The Ratelimiting Redis instances is a distinct Redis cluster used by RackAttack and Application Rate Limiting to store the transient rate-limiting counts (almost exclusively a one minute period). Data has a very short applicable lifespan; the relevant period is actually stored as part of the keyname (epoch_time / period), and it uses Redis TTLs to manage the data/expiry (no client activity required; old data just ages out)

It is not a service to implement rate-limiting on Redis itself.

This was split because as found in https://gitlab.com/gitlab-com/gl-infra/production/-/issues/3034#note_460538394 RackAttack alone accounted for somewhere in the order of 25% (absolute) CPU usage on the redis-cache instance in Nov 2020, and that will only have grown with traffic.

As the cache cluster approached 95% saturation it was determined the best short-term approach was to split out the rate-limiting data storage to its own cluster before we go further with more horizontal scalability.

Redis is in the usual 3-node single-primary/two-replica VM configuration, with sentinels on the same VMs as Redis (as for persistent and sidekiq clusters)

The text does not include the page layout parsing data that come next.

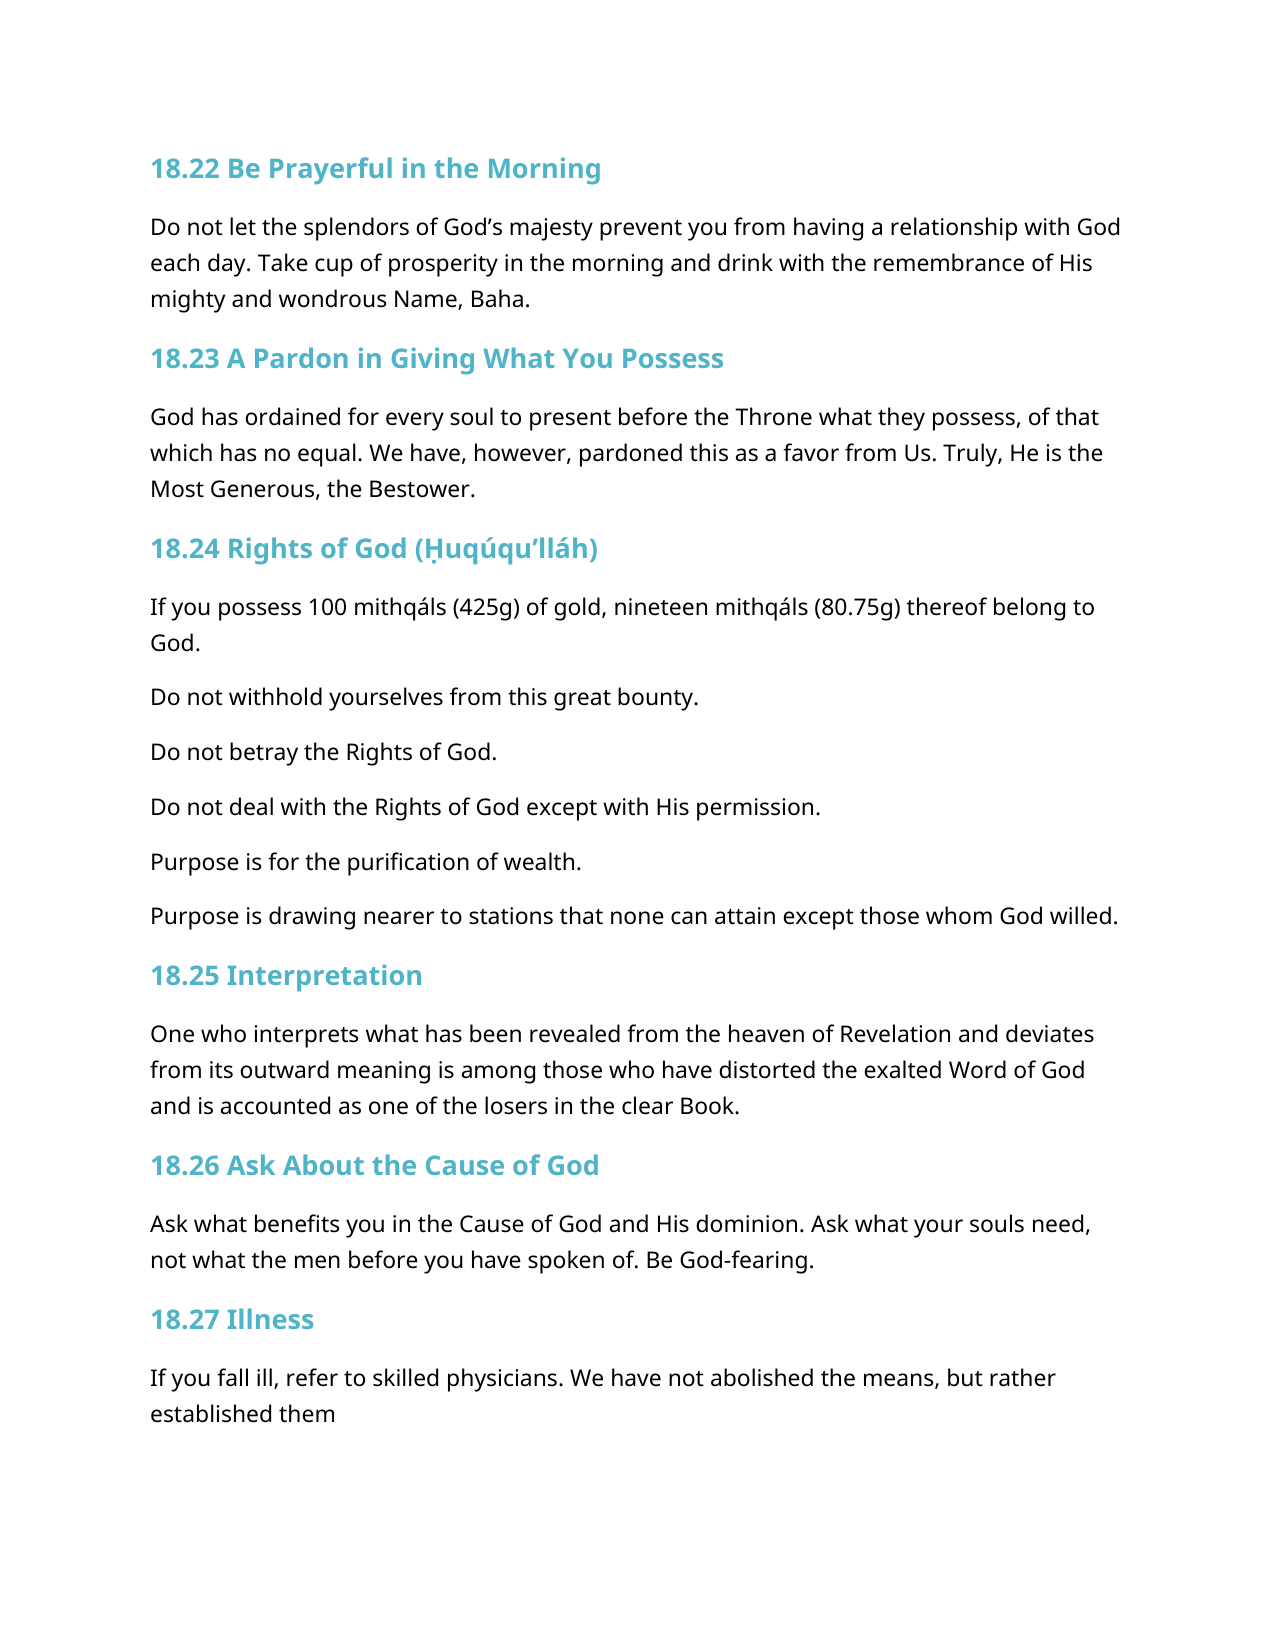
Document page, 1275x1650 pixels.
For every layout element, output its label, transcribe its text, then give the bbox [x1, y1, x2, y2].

text One who interprets what has been revealed from the heaven of Revelation and deviates from its outward meaning is among those who have distorted the exalted Word of God and is accounted as one of the losers in the clear Book. [150, 1018, 1125, 1121]
text Do not let the splendors of God’s majesty prevent you from having a relationship with God each day. Take cup of prosperity in the morning and drink with the remembrance of His mighty and wondrous Name, Baha. [150, 211, 1125, 314]
text Do not withhold yourselves from this great bounty. [150, 681, 1125, 713]
subtitle 18.27 Illness [150, 1301, 1125, 1337]
subtitle 18.26 Ask About the Cause of God [150, 1147, 1125, 1183]
text God has ordained for every soul to present before the Throne what they possess, of that which has no equal. We have, however, pardoned this as a favor from Us. Truly, He is the Most Generous, the Bestower. [150, 401, 1125, 504]
subtitle 18.22 Be Prayerful in the Morning [150, 150, 1125, 187]
text Purpose is for the purification of wealth. [150, 845, 1125, 877]
subtitle 18.23 A Pardon in Giving What You Possess [150, 340, 1125, 377]
text Do not betray the Rights of God. [150, 736, 1125, 767]
text Purpose is drawing nearer to stations that none can attain except those whom God willed. [150, 900, 1125, 931]
subtitle 18.25 Interpretation [150, 957, 1125, 994]
text If you possess 100 mithqáls (425g) of gold, nineteen mithqáls (80.75g) thereof belong to God. [150, 591, 1125, 658]
text Ask what benefits you in the Cause of God and His dominion. Ask what your souls need, not what the men before you have spoken of. Be God-fearing. [150, 1208, 1125, 1275]
text Do not deal with the Rights of God except with His permission. [150, 791, 1125, 822]
text If you fall ill, refer to skilled physicians. We have not abolished the means, but rather established them [150, 1362, 1125, 1429]
subtitle 18.24 Rights of God (Ḥuqúqu’lláh) [150, 529, 1125, 566]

Single threaded CPU is the normal constraint for Redis, and will in particular be the case here. It is CPU heavy, and not data heavy. Analysis suggests data volumes are in the order of MBs, not GBs, and small numbers at that.

The usual redis availability expectations for our 3-node clusters apply (see https://gitlab.com/gitlab-com/runbooks/-/blob/master/docs/redis/redis-survival-guide-for-sres.md#high-availability )

Unimportant; data has a (almost exclusively) 1 minute useful period. If we lost all data in this cluster, within 1 minute (at most) all effects would be passed, and at worst during that 1 minute some users might be able to access the system at up to double the usual rate-limit (an absolute upper limit, depending on which part of the minute the failure happened and the distribution of their requests during that period).

Uses the same metrics-catalog definitions as for the other Redis clusters.